The Classical Tradition: Art, Literature, Thought.
In his recent talk to the Classics Department, Dr Ingo Gildenhard (King's, Cambridge) classified Classics as the study of the ancient Greek and Roman cultures, their languages and their effect on culture since. The last of these he called the classical tradition.
He talked of how the classical tradition can be seen all across modern societies and one well known example is the works of JK Rowling. Rowling herself was a classicist and includes many classical aspects in her books from creatures (like the centaurs and Fluffy, the three-headed dog), to the names of characters, (like Albus, white, Severus, strict, and Minerva, wise), and the spells themselves; like expelliarmus and expecto patronum.
He continued to describe how examples of the classical tradition appear throughout the centuries including Milton and the Bard himself.
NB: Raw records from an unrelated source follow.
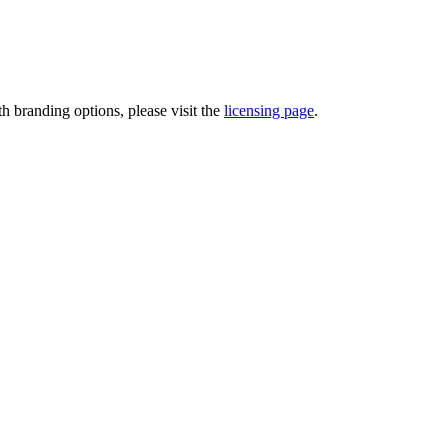
th branding options, please visit the
licensing page
.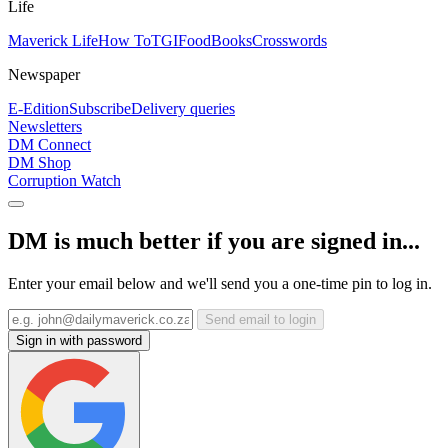
Life
Maverick Life
How To
TGIFood
Books
Crosswords
Newspaper
E-Edition
Subscribe
Delivery queries
Newsletters
DM Connect
DM Shop
Corruption Watch
DM is much better if you are signed in...
Enter your email below and we'll send you a one-time pin to log in.
Send email to login
Sign in with password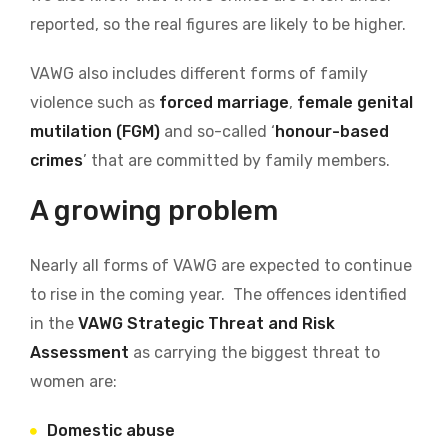
reported, so the real figures are likely to be higher.
VAWG also includes different forms of family
violence such as
forced marriage
,
female genital
mutilation (FGM)
and so-called ‘
honour-based
crimes
’ that are committed by family members.
A growing problem
Nearly all forms of VAWG are expected to continue
to rise in the coming year. The offences identified
in the
VAWG Strategic Threat and Risk
Assessment
as carrying the biggest threat to
women are:
Domestic abuse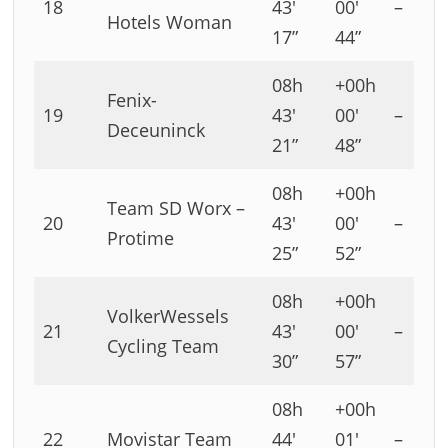
18
43′
00′
–
Hotels Woman
17”
44”
08h
+00h
Fenix-
19
43′
00′
–
Deceuninck
21”
48”
08h
+00h
Team SD Worx –
20
43′
00′
–
Protime
25”
52”
08h
+00h
VolkerWessels
21
43′
00′
–
Cycling Team
30”
57”
08h
+00h
22
Movistar Team
44′
01′
–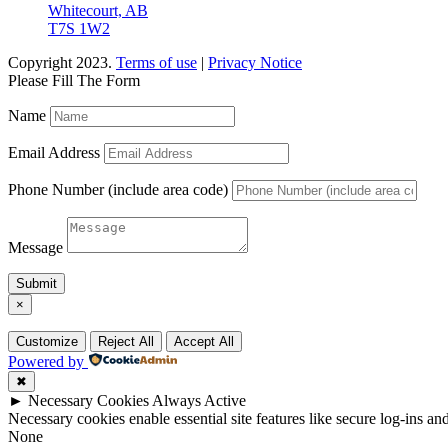
Whitecourt, AB
T7S 1W2
Copyright 2023.
Terms of use
|
Privacy Notice
Please Fill The Form
Name
Email Address
Phone Number (include area code)
Message
Submit
×
Customize
Reject All
Accept All
Powered by
✖
►
Necessary Cookies
Always Active
Necessary cookies enable essential site features like secure log-ins a
None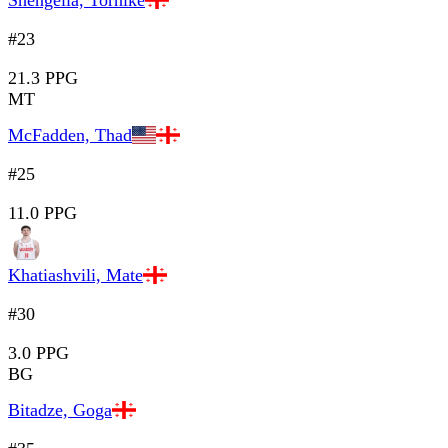
Shengelia, Tornike
#23
21.3 PPG
MT
McFadden, Thad
#25
11.0 PPG
Khatiashvili, Mate
#30
3.0 PPG
BG
Bitadze, Goga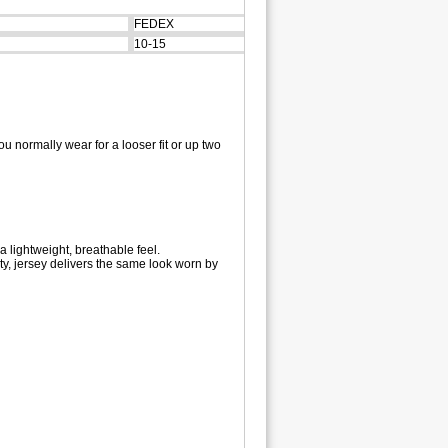
FEDEX
10-15
u normally wear for a looser fit or up two
a lightweight, breathable feel.
y, jersey delivers the same look worn by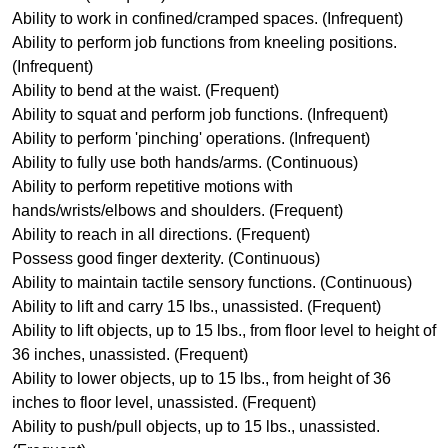
Ability to work in confined/cramped spaces. (Infrequent)
Ability to perform job functions from kneeling positions.
(Infrequent)
Ability to bend at the waist. (Frequent)
Ability to squat and perform job functions. (Infrequent)
Ability to perform 'pinching' operations. (Infrequent)
Ability to fully use both hands/arms. (Continuous)
Ability to perform repetitive motions with
hands/wrists/elbows and shoulders. (Frequent)
Ability to reach in all directions. (Frequent)
Possess good finger dexterity. (Continuous)
Ability to maintain tactile sensory functions. (Continuous)
Ability to lift and carry 15 lbs., unassisted. (Frequent)
Ability to lift objects, up to 15 lbs., from floor level to height of
36 inches, unassisted. (Frequent)
Ability to lower objects, up to 15 lbs., from height of 36
inches to floor level, unassisted. (Frequent)
Ability to push/pull objects, up to 15 lbs., unassisted.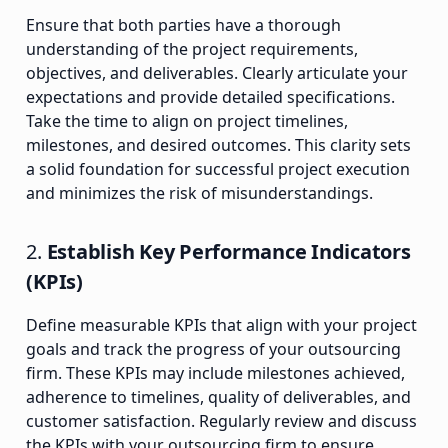
Ensure that both parties have a thorough
understanding of the project requirements,
objectives, and deliverables. Clearly articulate your
expectations and provide detailed specifications.
Take the time to align on project timelines,
milestones, and desired outcomes. This clarity sets
a solid foundation for successful project execution
and minimizes the risk of misunderstandings.
2.
Establish Key Performance Indicators
(KPIs)
Define measurable KPIs that align with your project
goals and track the progress of your outsourcing
firm. These KPIs may include milestones achieved,
adherence to timelines, quality of deliverables, and
customer satisfaction. Regularly review and discuss
the KPIs with your outsourcing firm to ensure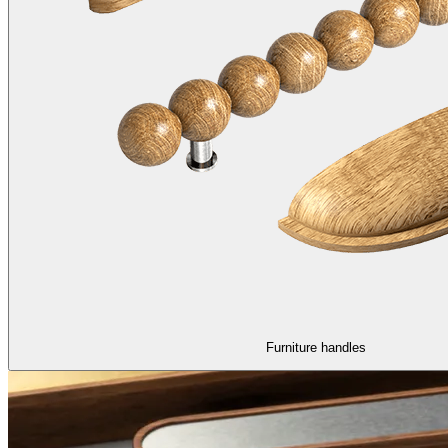
Furniture handles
Shakespeare writes Iliadic scenes including the death of Hektor and Milton includes hints to Narcissus with his telling of Eve.
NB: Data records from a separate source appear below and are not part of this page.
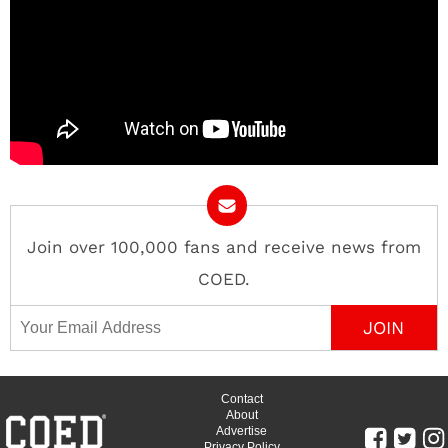
Join over 100,000 fans and receive news from
COED.
Email Address
Contact
About
Advertise
Privacy Policy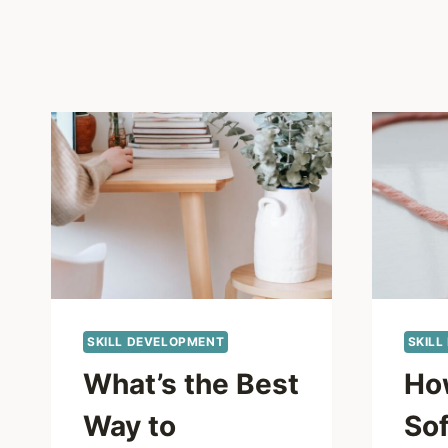
SKILL DEVELOPMENT
SKILL
What’s the Best
Ho
Way to
Sof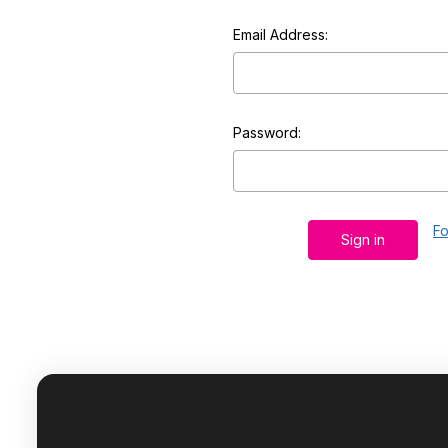
Email Address:
Password:
Fo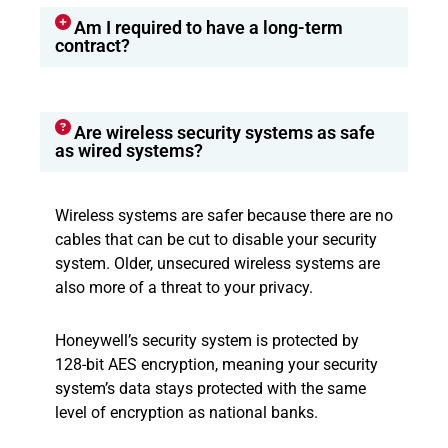
Am I required to have a long-term
contract?
Are wireless security systems as safe
as wired systems?
Wireless systems are safer because there are no
cables that can be cut to disable your security
system. Older, unsecured wireless systems are
also more of a threat to your privacy.
Honeywell’s security system is protected by
128-bit AES encryption, meaning your security
system’s data stays protected with the same
level of encryption as national banks.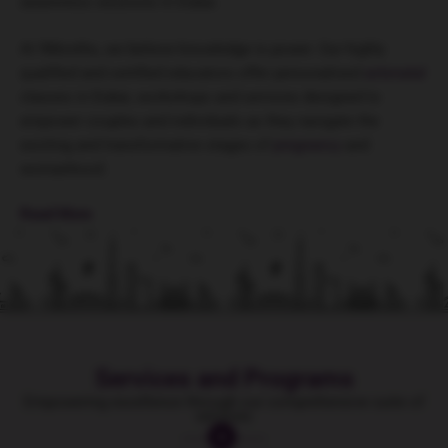
awareness sessions in Dubai.
At 9Months, we believe knowledge is power. Our highly
qualified and certified educators offer personalised
antenatal
classes in Dubai, workshops and services designed to
empower couples and individuals as they navigate the
exciting and transformative stages of
pregnancy
and
womanhood.
Read More
Services and Programs
Empowering excellence through our comprehensive suite of
services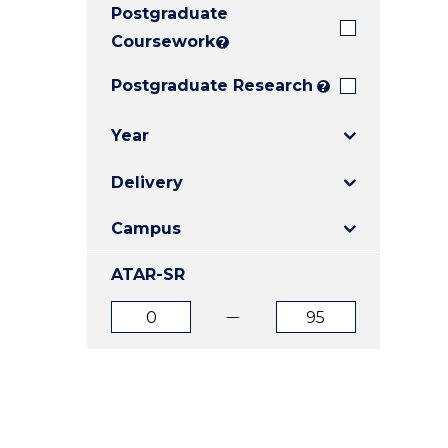
Postgraduate
E
E
E
"
"
"
Coursework
?
Postgraduate Research
?
Year
Delivery
Campus
ATAR-SR
ATAR
ATAR
from
to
He also mentioned how our language is hugely influenced by Latin and Ancient Greek particularly in longer words or even the longer versions of short words we commonly use like bike/bicycle and phone/telephone.
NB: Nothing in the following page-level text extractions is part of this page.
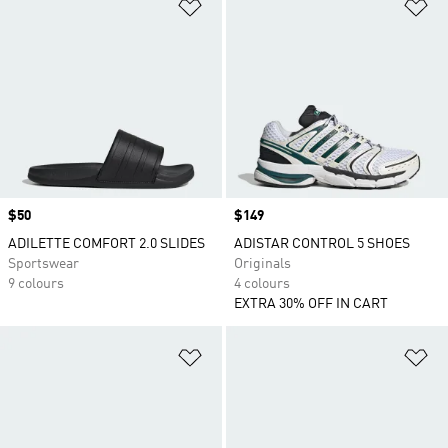
Add to Wishlist
Ad
Price
$50
Price
$149
ADILETTE COMFORT 2.0 SLIDES
ADISTAR CONTROL 5 SHOES
Sportswear
Originals
9 colours
4 colours
EXTRA 30% OFF IN CART
Add to Wishlist
Ad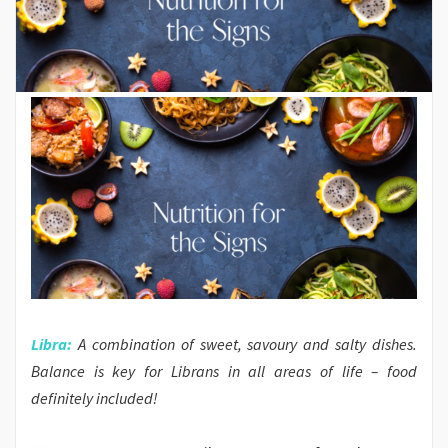
Libra:
A combination of sweet, savoury and salty dishes.
Balance is key for Librans in all areas of life – food
definitely included!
Lastly he also talked about how we often see scenes of Greek mythology in art as well such as the story of Daphne turning into a laurel tree, contrasted by Pollaiuolo to the biblical story of St. Sebastian. Of course these tales are adapted to the beliefs and ideals of the time with Titian's Actaeon not looking directly at the forbidden sight of nude women but the skull of a stag foreshadowing his dire fate.
I really enjoyed the talk as it went deeper into topics that I have a lot of interest in and it is also an area of study that encompasses the importance of Classics and its relevance in modern society. Dr Gildenhard did an amazing job of giving these modern and past examples of the classical tradition and I thoroughly enjoyed the talk and am going to explore the classical tradition further in the future.